▸ YOUR TASK
Wherever the word "method" shows up in the data, report the line it sits in.

++++ MATERIALS PROVIDED ++++

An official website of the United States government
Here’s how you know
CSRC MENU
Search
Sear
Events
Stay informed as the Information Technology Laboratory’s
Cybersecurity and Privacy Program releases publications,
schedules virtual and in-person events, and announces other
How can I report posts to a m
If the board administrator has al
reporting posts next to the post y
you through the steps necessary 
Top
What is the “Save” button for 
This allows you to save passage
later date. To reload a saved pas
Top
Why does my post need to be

++++
++++ MATERIALS PROVIDED ++++

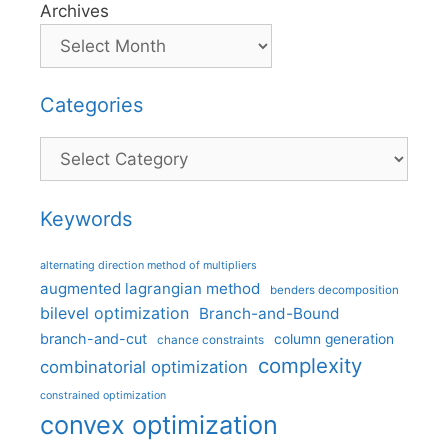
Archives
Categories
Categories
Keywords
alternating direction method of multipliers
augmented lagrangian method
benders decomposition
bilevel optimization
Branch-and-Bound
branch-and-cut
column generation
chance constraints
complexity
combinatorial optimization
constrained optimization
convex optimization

++++

▸ EXERCISE RESULT
alternating direction method of multipliers
augmented lagrangian method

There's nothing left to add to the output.